A startup whose business model is based on tiny antennas receiving over-the-air television for online viewing by subscribers has put the US broadcast industry on the defensive.
File picture for illustration shows a customer looking at television setsin a department store. A startup whose business model is based on tiny antennas receiving over-the-air television for online viewing by subscribers has put the US broadcast industry on the defensive.
Aereo made headlines on April 1 with a preliminary court victory over the major broadcasters, which had sought to shut down the service for copyright infringement.
The case, which is still pending, is seen by some as a potentially groundbreaking test: for consumers, whether they can "shift" TV viewing to the Web through a third party; and for broadcasters, whether they can maintain control of their content.
Aereo, which is backed by media mogul Barry Diller, launched in early 2012 in the New York area and was immediately sued by the major broadcast networks -- ABC, NBC, CBS and Fox -- for copyright infringement.
The company claims its actions are legal, because it is not rebroadcasting, but giving subscribers a personal antenna in its New York warehouse that enables them to watch live TV or record it for later viewing.
A US appeals court panel agreed with Aereo, in a preliminary decision on a request for an injunction to shut down the service. A full hearing in the case is still pending.
The court ruled 2-1 that Aereo was not retransmitting "public performances," which would be banned under copyright law, but merely allowing customers to rent antennas to receive and record free broadcasts.
"Aereo's system creates a unique copy of that program on a portion of a hard drive assigned only to that Aereo user," the appeals court said, upholding a lower court decision.

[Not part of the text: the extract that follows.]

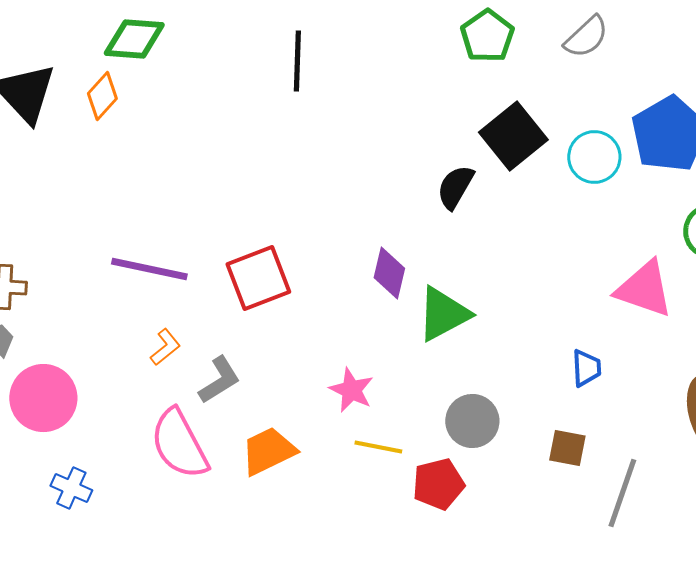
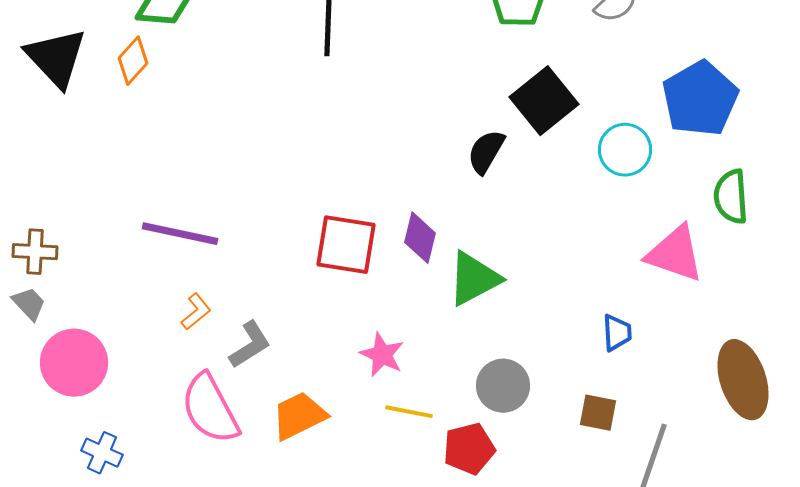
cyan circle: (594, 157) -> (625, 150), moved
red square: (258, 278) -> (346, 245), moved, turned 30

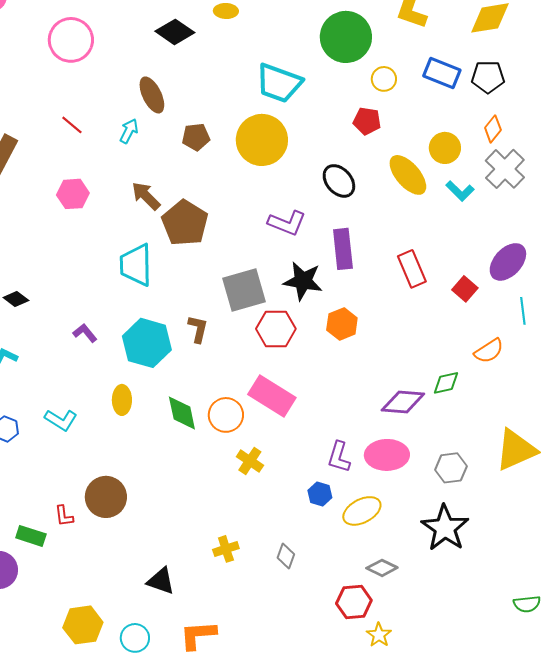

Chet Kanojia, Aereo's founder and chief executive, said the ruling "sends a powerful message that consumer access to free-to-air broadcast television is still meaningful in this country and that the promise and commitment made by the broadcasters to act in the public interest in exchange for the public's spectrum remains an important part of our American fabric."
Some called the ruling a victory for consumers, saying it will allow them to get out from constraints from cable companies, which call the shots for most US TV viewers.
Mitch Stoltz of the Electronic Frontier Foundation called the court decision "a win for Aereo, its customers and for future innovators with the audacity to improve the TV-watching experience."
Stoltz said the ruling "gives companies like Aereo an incentive to put TV technology firmly under the viewer's control."
Aereo "looks like a good idea" for a "broken industry," said independent analyst and consultant Jeff Kagan.
"This is an industry where where prices keep going up every year," he added. "The cable companies keep giving people more channels but the average customer watches only five or 10 channels. We may be coming into a time when customers are going to have options."
Ed Black at the Computer & Communications Industry Association said the case is "a test of the legitimacy of the cloud computing industry."
The court "agreed with us that users should be able to access their own, lawfully acquired content in the cloud without the fear of being branded pirates," Black added.
But the National Association of Broadcasters, which represents the main networks, said it was "disappointed" the the court declined to shut down what it called "illegal operations" that violate copyright laws.
NAB spokesman Dennis Wharton said he was encouraged by the dissenting opinion which said Aereo's system of individual antennas is a "sham" designed "to avoid the reach of the Copyright Act."
It remains unclear if Aereo will pose a threat to broadcasters or the cable industry. The company has declined to say how many subscribers it has, but estimates are only a few thousand in the New York area, with plans to launch in more than 20 additional cities soon.
Richard Greenfield of BTIG Research said the TV landscape is shifting with Aereo and other kinds of streaming services, and broadcasters need to face the challenge.
"As long as Aereo exists for consumers, it significantly changes the leverage imbalance that has dominated (retransmission) negotiations," he said.
"The more markets Aereo expands to, the greater the retrans leverage shifts."
Greenfield said broadcasters "need to accept Aereo's legality and figure out how to deal with the implications to their business."